» **やること**:
a) 本文抜粋にある一文「夜になって降りはじめた雨のみがほんとに救い。」を英語に訳すこと。
b) 本文抜粋の「暑いったらありゃしない、やる」から「落ちこぼれ生徒はイラクへ」。」までを、一字も変えずに書き出すこと。

» **本文抜粋**:
-*-

さっぽろ地下鉄のなかでマルクスを呼吸する、世界を呼吸する

戦争へのベルトコンベア

暑いったらありゃしない、やる気を起してもすぐにめげる1日でした。夜になって降りはじめた雨のみがほんとに救い。

まったく暑さのせいで、豊平川の橋を渡るときに、蛾がたくさん発生しているではありませんか。まちがっても、せわしく舞う蛾が顔面に当ったりしないよう、にと祈るようにして、ライトに照らされる蛾をよけるようにして歩きながら、渡り終えるまではプチ・ホラー、恐怖の数分間でした。


戦争へのベルトコンベア

『週刊東洋経済』5月17日特大号特集「子供格差」にはなかなか面白いレポートがありまして、とくに関心をもてたのが、堤未果「削られる米国の子供医療 落ちこぼれ生徒はイラクへ」。

記事によると、アメリカ合衆国では、ブッシュ政権下の「全国一斉学力テスト」で「生徒がわるい点数を出せば教師はクビにされ、国からの予算はカットされ」るようになったんだそうです。

テストの点数という脅しによって縛ればそれに適応した教師と学校が選別されて、効率のわるい教育労働力が排除される、競争にまかせることが資源の適正配分を果すのだから公共的なのだ、という話ですね。こういうおとぎ話にもちろんあくどい裏があるのは資本主義社会の自然法則。

-*-

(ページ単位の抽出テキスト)
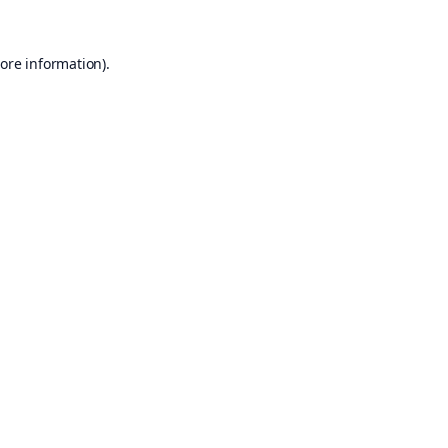
ore information).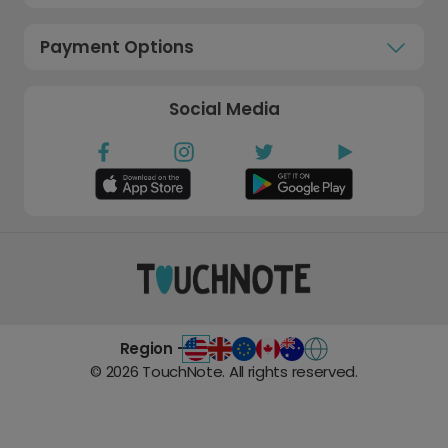
Payment Options
Social Media
Region -
©
2026
TouchNote. All rights reserved.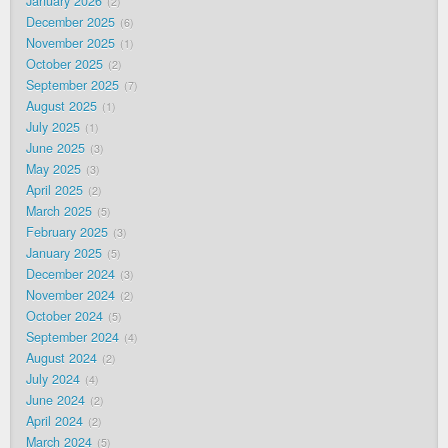
January 2026
2
December 2025
6
November 2025
1
October 2025
2
September 2025
7
August 2025
1
July 2025
1
June 2025
3
May 2025
3
April 2025
2
March 2025
5
February 2025
3
January 2025
5
December 2024
3
November 2024
2
October 2024
5
September 2024
4
August 2024
2
July 2024
4
June 2024
2
April 2024
2
March 2024
5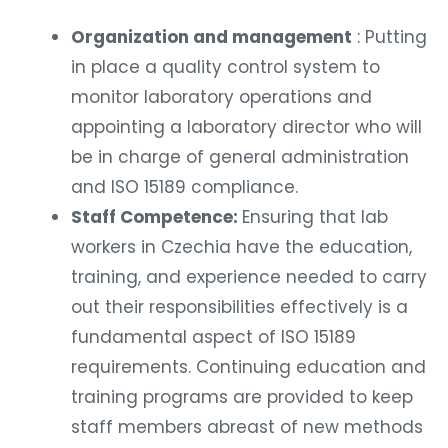
Organization and management
: Putting
in place a quality control system to
monitor laboratory operations and
appointing a laboratory director who will
be in charge of general administration
and ISO 15189 compliance.
Staff Competence:
Ensuring that lab
workers in Czechia have the education,
training, and experience needed to carry
out their responsibilities effectively is a
fundamental aspect of ISO 15189
requirements. Continuing education and
training programs are provided to keep
staff members abreast of new methods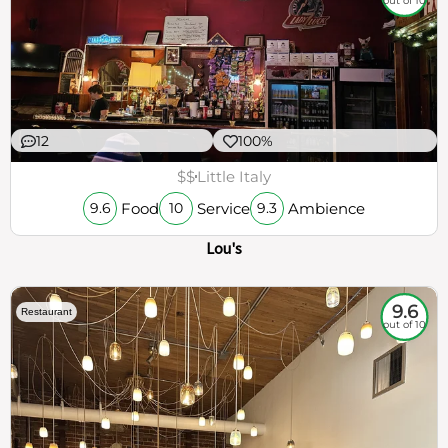
out of 10
12
100%
$$
Little Italy
Food
Service
Ambience
9.6
10
9.3
Lou's
9.6
Restaurant
out of 10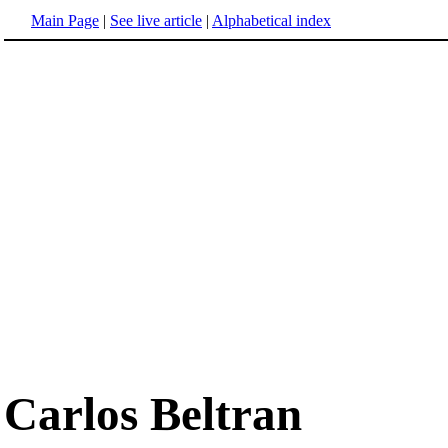
Main Page
|
See live article
|
Alphabetical index
Carlos Beltran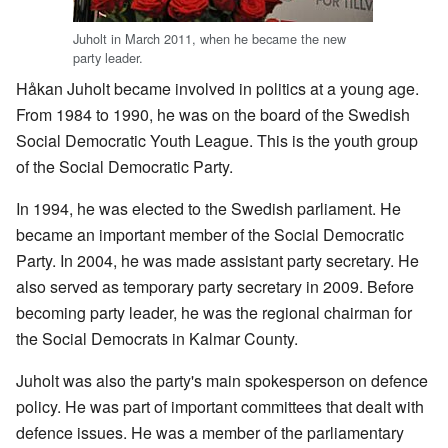
Juholt in March 2011, when he became the new
party leader.
Håkan Juholt became involved in politics at a young age.
From 1984 to 1990, he was on the board of the Swedish
Social Democratic Youth League. This is the youth group
of the Social Democratic Party.
In 1994, he was elected to the Swedish parliament. He
became an important member of the Social Democratic
Party. In 2004, he was made assistant party secretary. He
also served as temporary party secretary in 2009. Before
becoming party leader, he was the regional chairman for
the Social Democrats in Kalmar County.
Juholt was also the party's main spokesperson on defence
policy. He was part of important committees that dealt with
defence issues. He was a member of the parliamentary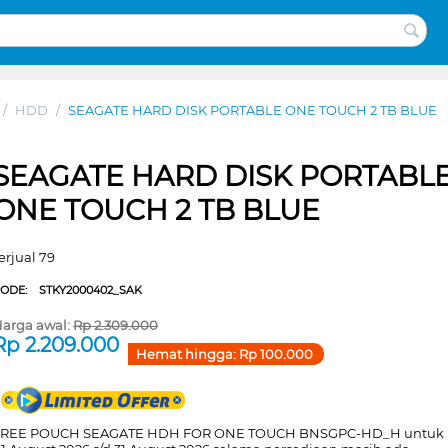
/
HDD
/
SEAGATE HARD DISK PORTABLE ONE TOUCH 2 TB BLUE
SEAGATE HARD DISK PORTABL
ONE TOUCH 2 TB BLUE
erjual 79
CODE:
STKY2000402_SAK
arga awal:
Rp
2.309.000
Rp
2.209.000
Hemat hingga:
Rp
100.000
FREE POUCH SEAGATE HDH FOR ONE TOUCH BNSGPC-HD_H untuk 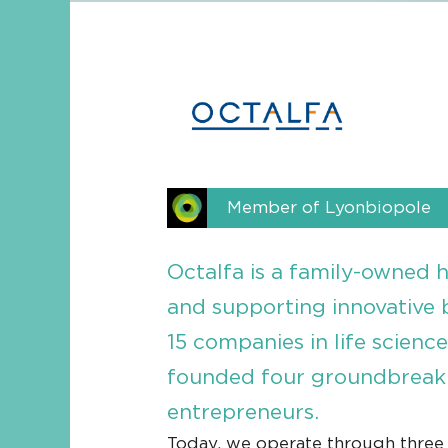
Member of Lyonbiopole
Octalfa is a family-owned 
and supporting innovative 
15 companies in life scienc
founded four groundbreaki
entrepreneurs.
Today, we operate through three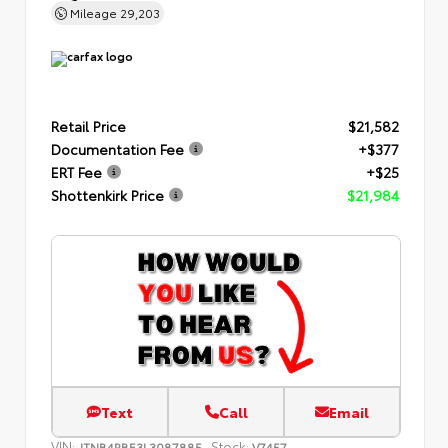
Mileage
29,203
Retail Price
$21,582
Documentation Fee
+$377
ERT Fee
+$25
Shottenkirk Price
$21,984
Text
Call
Email
VIN:
Stock:
JTNB4RBE3L3087885
V7457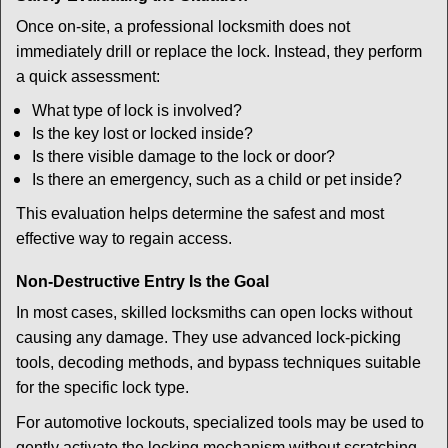
Once on-site, a professional locksmith does not
immediately drill or replace the lock. Instead, they perform
a quick assessment:
What type of lock is involved?
Is the key lost or locked inside?
Is there visible damage to the lock or door?
Is there an emergency, such as a child or pet inside?
This evaluation helps determine the safest and most
effective way to regain access.
Non-Destructive Entry Is the Goal
In most cases, skilled locksmiths can open locks without
causing any damage. They use advanced lock-picking
tools, decoding methods, and bypass techniques suitable
for the specific lock type.
For automotive lockouts, specialized tools may be used to
gently activate the locking mechanism without scratching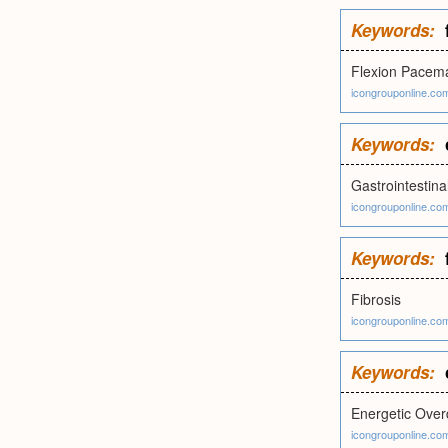
Keywords:
Flexion Pacem
icongrouponline.co
Keywords:
Gastrointestina
icongrouponline.co
Keywords:
Fibrosis
icongrouponline.co
Keywords:
Energetic Ove
icongrouponline.co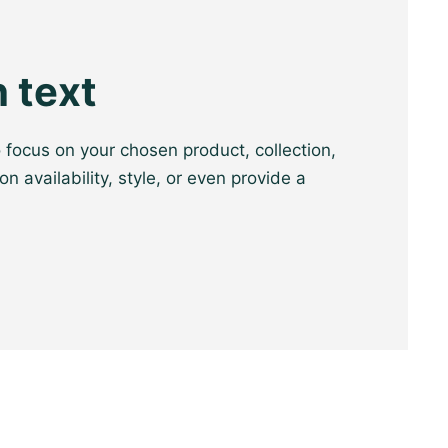
 text
o focus on your chosen product, collection,
on availability, style, or even provide a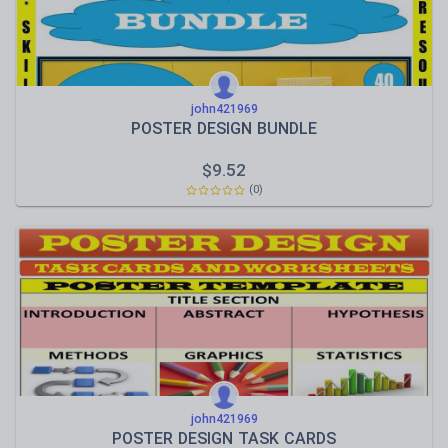
john421969
POSTER DESIGN BUNDLE
$
9.52
(0)
john421969
POSTER DESIGN TASK CARDS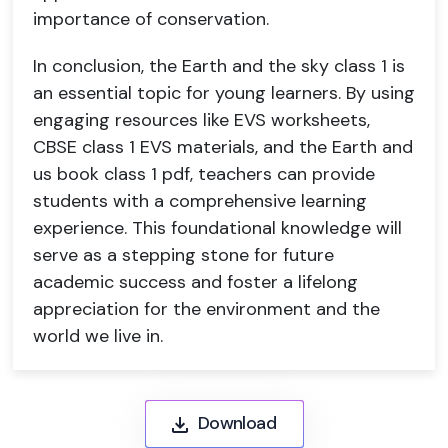
importance of conservation.
In conclusion, the Earth and the sky class 1 is
an essential topic for young learners. By using
engaging resources like EVS worksheets,
CBSE class 1 EVS materials, and the Earth and
us book class 1 pdf, teachers can provide
students with a comprehensive learning
experience. This foundational knowledge will
serve as a stepping stone for future
academic success and foster a lifelong
appreciation for the environment and the
world we live in.
Download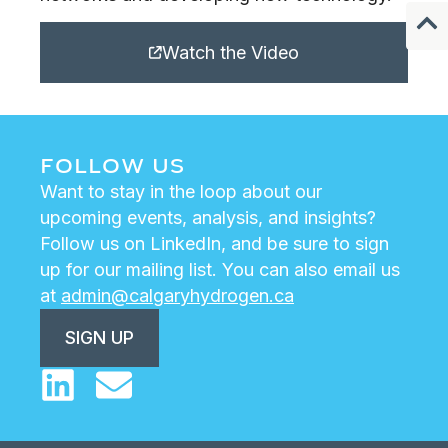
Watch the Video
FOLLOW US
Want to stay in the loop about our
upcoming events, analysis, and insights?
Follow us on LinkedIn, and be sure to sign
up for our mailing list. You can also email us
at
admin@calgaryhydrogen.ca
SIGN UP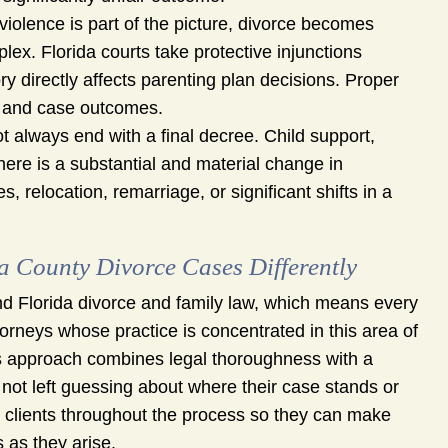
olence is part of the picture, divorce becomes
x. Florida courts take protective injunctions
ry directly affects parenting plan decisions. Proper
ty and case outcomes.
 always end with a final decree. Child support,
here is a substantial and material change in
relocation, remarriage, or significant shifts in a
County Divorce Cases Differently
nd Florida divorce and family law, which means every
torneys whose practice is concentrated in this area of
g’s approach combines legal thoroughness with a
ot left guessing about where their case stands or
e clients throughout the process so they can make
 as they arise.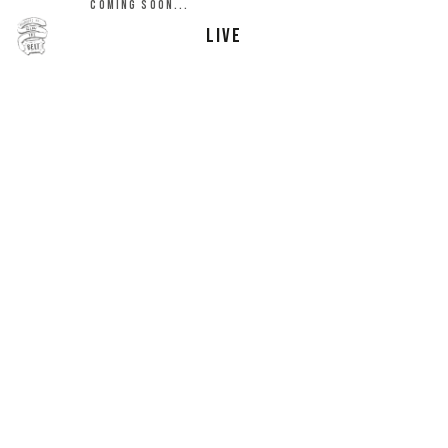
COMING SOON...
LIVE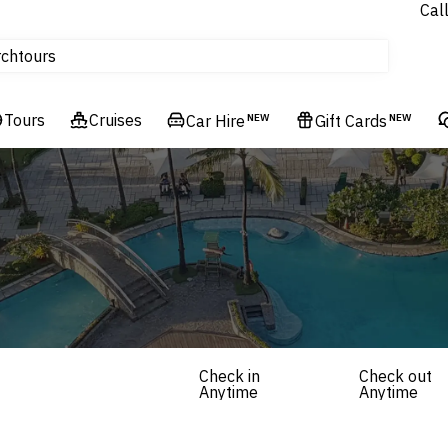
Cal
Homes & Villas
rch
tours
Cruises
Tours
Flights
Cruises
Car Hire
NEW
Gift Cards
NEW
Hotels & Resorts
Check in
Check out
Anytime
Anytime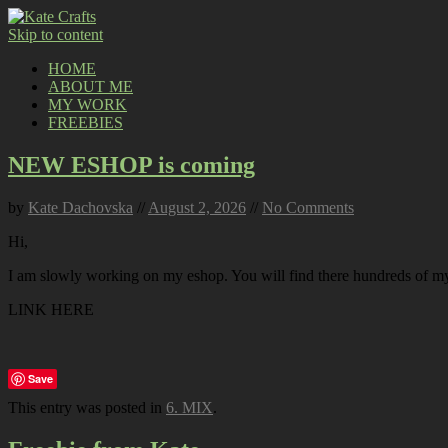
Skip to content
HOME
ABOUT ME
MY WORK
FREEBIES
NEW ESHOP is coming
by
Kate Dachovska
//
August 2, 2026
//
No Comments
Hi,
I am slowly working on my eshop. You will find there hundreds of my p
LINK HERE
Save
This entry was posted in
6. MIX
.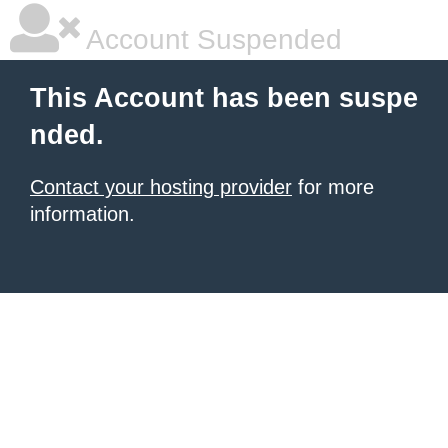
Account Suspended
This Account has been suspe
nded.
Contact your hosting provider
for more
information.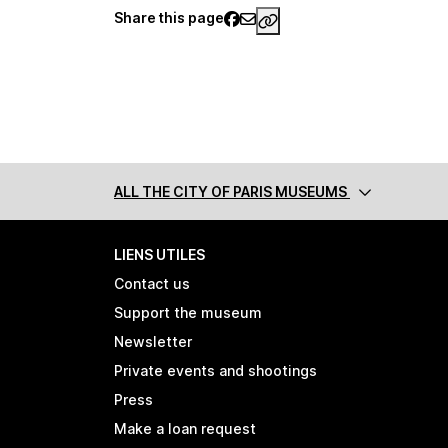
Share this page
https://www.palaisgalli
ALL THE CITY
OF PARIS MUSEUMS
LIENS UTILES
Contact us
Support the museum
Newsletter
Private events and shootings
Press
Make a loan request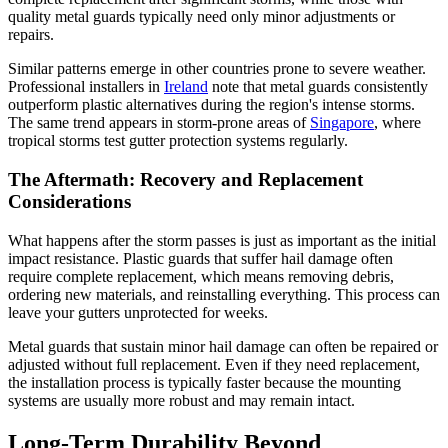
quality metal guards typically need only minor adjustments or
repairs.
Similar patterns emerge in other countries prone to severe weather.
Professional installers in
Ireland
note that metal guards consistently
outperform plastic alternatives during the region's intense storms.
The same trend appears in storm-prone areas of
Singapore
, where
tropical storms test gutter protection systems regularly.
The Aftermath: Recovery and Replacement
Considerations
What happens after the storm passes is just as important as the initial
impact resistance. Plastic guards that suffer hail damage often
require complete replacement, which means removing debris,
ordering new materials, and reinstalling everything. This process can
leave your gutters unprotected for weeks.
Metal guards that sustain minor hail damage can often be repaired or
adjusted without full replacement. Even if they need replacement,
the installation process is typically faster because the mounting
systems are usually more robust and may remain intact.
Long-Term Durability Beyond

-*-

» **課題の解答**:
a) Only the rain that started falling at night was a real relief.

b)
暑いったらありゃしない、やる気を起してもすぐにめげる1日でした。夜になって降りはじめた雨のみがほんとに救い。

まったく暑さのせいで、豊平川の橋を渡るときに、蛾がたくさん発生しているではありませんか。まちがっても、せわしく舞う蛾が顔面に当ったりしないよう、にと祈るようにして、ライトに照らされる蛾をよけるようにして歩きながら、渡り終えるまではプチ・ホラー、恐怖の数分間でした。


戦争へのベルトコンベア

『週刊東洋経済』5月17日特大号特集「子供格差」にはなかなか面白いレポートがありまして、とくに関心をもてたのが、堤未果「削られる米国の子供医療 落ちこぼれ生徒はイラクへ」。